American Mineralogist, , In Press, (2023) [doi: 10.2138/am-2022-8731]
In-situ study of microstructures induced by the olivine to wadsleyite transformation at conditions of the 410 km depth discontinuity
E. Ledoux, M. Krug, J. Gay, J. Chantel, N. Hilairet, M. Bykov, E. Bykova, G. Aprilis, V. Svitlyk, G. Garbarino, N. Guignot, C. Sanchez-Valle, S. Speziale, and S. Merkel
The olivine-wadsleyite transformation is believed to occur at depths of about 410 km in the Earth, producing a major seismic discontinuity in this region of the Earth’s mantle.
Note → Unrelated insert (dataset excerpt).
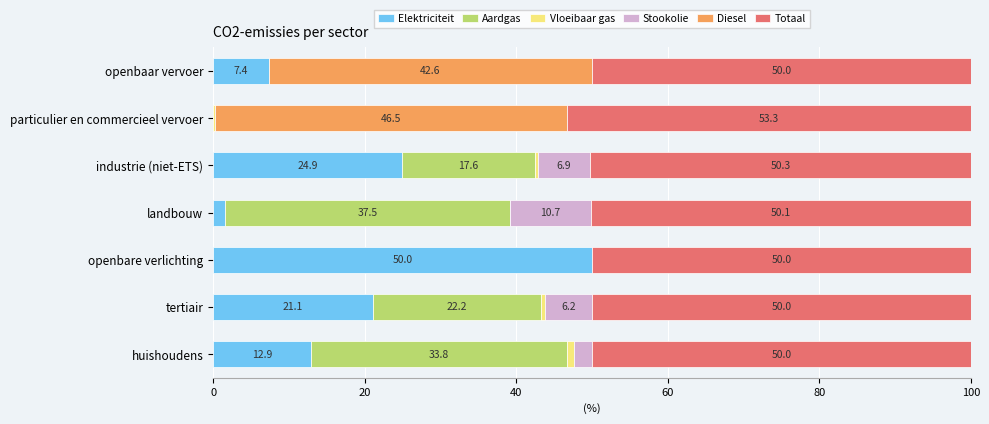

What is the highest value of the Elektriciteit series?

50.0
The mechanism of this phase transition controls the microstructures of the newly-nucleated wadsleyite, the major phase of the upper part of the mantle transition zone, and thus impacts seismic observations in the region. Here, we study the microstructures produced by the olivine-wadsleyite transformation using in-situ laboratory experiments at pressures and temperatures relevant for the mantle transition zone. We transform pure olivine samples in laser-heated diamond anvil cells at pressures ranging from 12.3 to 20.2 GPa and temperatures of 1400-1730 K. At different steps of the transformation we measure the orientation and size distribution of individual sample grains using multigrain crystallography at synchrotron radiation sources. We find that the olivine to wadsleyite transformation is incoherent at the conditions of the mantle transition zone, and is probably dominated by nucleation of wadsleyite at grain boundaries of the parent olivine. Thus, we expect that seismic anisotropy near 410 km would drop significantly due to the randomized lattice preferred orientation of newly-nucleated wadsleyite induced by the incoherent transformation.